• [Job]
Please switch every "developed" in the records below to "processed" and write them out again, keeping everything else the same.

• [Raw records]
BEGIN
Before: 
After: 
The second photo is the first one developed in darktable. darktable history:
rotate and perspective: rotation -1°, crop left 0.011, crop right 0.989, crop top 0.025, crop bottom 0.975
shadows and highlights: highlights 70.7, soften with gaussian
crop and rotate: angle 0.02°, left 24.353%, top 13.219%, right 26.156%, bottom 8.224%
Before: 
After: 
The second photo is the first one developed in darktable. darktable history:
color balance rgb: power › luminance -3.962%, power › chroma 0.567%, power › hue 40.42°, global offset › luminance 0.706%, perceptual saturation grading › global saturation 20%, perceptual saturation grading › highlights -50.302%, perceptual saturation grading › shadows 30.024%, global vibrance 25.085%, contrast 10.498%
END
• [Finished exercise]
Before: 
After: 
The second photo is the first one processed in darktable. darktable history:
rotate and perspective: rotation -1°, crop left 0.011, crop right 0.989, crop top 0.025, crop bottom 0.975
shadows and highlights: highlights 70.7, soften with gaussian
crop and rotate: angle 0.02°, left 24.353%, top 13.219%, right 26.156%, bottom 8.224%
Before: 
After: 
The second photo is the first one processed in darktable. darktable history:
color balance rgb: power › luminance -3.962%, power › chroma 0.567%, power › hue 40.42°, global offset › luminance 0.706%, perceptual saturation grading › global saturation 20%, perceptual saturation grading › highlights -50.302%, perceptual saturation grading › shadows 30.024%, global vibrance 25.085%, contrast 10.498%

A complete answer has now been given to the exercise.